MultiGen Relevant Files

  • src/multigen/frontend/static_ir.py - IR definition (922 lines)
  • src/multigen/backends/base.py - LanguageBackend interface
  • src/multigen/backends/c/runtime/ - Reusable runtime for LLVM
  • tests/benchmarks/ - 7 benchmark tests to pass

Similar Projects

  • Numba: Python JIT compiler using LLVM (for NumPy)
  • Nuitka: Python → C → binary compiler
  • Cython: Python-like language → C
  • Shed Skin: Python → C++ compiler
  • PyPy: Python interpreter with JIT (not LLVM, but instructive)

Success Criteria

Minimum Viable Product (MVP)

  • [ ] Compiles simple arithmetic functions
  • [ ] Supports int, float types
  • [ ] Supports if/else, while, for loops
  • [ ] Generates working LLVM IR
  • [ ] Can produce native binaries
  • [ ] Passes 2-3 benchmark tests

Feature Parity with C Backend

  • [ ] All 7 benchmarks passing
  • [ ] String support
  • [ ] Container support (list, dict, set)
  • [ ] File I/O support
  • [ ] Module imports
  • [ ] Comparable performance to C backend

Production Ready

  • [ ] Comprehensive test coverage (>90%)
  • [ ] Documentation complete
  • [ ] Performance within 10% of C
  • [ ] Stable across LLVM versions
  • [ ] User feedback positive

Next Steps

Immediate (This Week)

  1. Install llvmlite: uv add llvmlite
  2. Create directory structure: src/multigen/backends/llvm/
  3. Implement basic IRToLLVMConverter skeleton
  4. Write first test: Convert IR for add(x, y) function

Short Term (This Month)

  1. Complete Phase 1 (Proof of Concept)
  2. Get simple functions working end-to-end
  3. Pass first benchmark (fibonacci)
  4. Document progress and learnings

Medium Term (3 Months)

  1. Complete Phase 2 (Language Features)
  2. Pass 5-7 benchmarks
  3. Achieve feature parity with C backend
  4. Write comprehensive documentation

Long Term (6+ Months)

  1. Optimize performance
  2. Add advanced features (JIT, WebAssembly)
  3. Gather community feedback
  4. Consider making LLVM default backend

Conclusion

Using static_ir.py to target LLVM IR is a strategically sound decision that aligns with MultiGen's architecture and goals. The existing Static IR infrastructure provides an excellent foundation, and LLVM offers industrial-strength optimization with multiple target architectures.
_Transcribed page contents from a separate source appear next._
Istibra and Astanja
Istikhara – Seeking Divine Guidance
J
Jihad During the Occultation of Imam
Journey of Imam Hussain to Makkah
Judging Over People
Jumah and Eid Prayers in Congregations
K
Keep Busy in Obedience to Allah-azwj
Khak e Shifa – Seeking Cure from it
Recommendation: Proceed with Phase 1 (Proof of Concept) as a 7th backend alongside existing C/C++/Rust/Go/Haskell/OCaml backends. This approach:

  • Minimizes risk (existing backends remain)
  • Enables learning and iteration
  • Provides future-proof architecture
  • Maintains backward compatibility

The 2-3 month timeline to feature parity is reasonable given the quality of existing IR infrastructure. Success depends on starting small, iterating quickly, and leveraging LLVM's extensive documentation and community resources.

Status: Ready to begin implementation.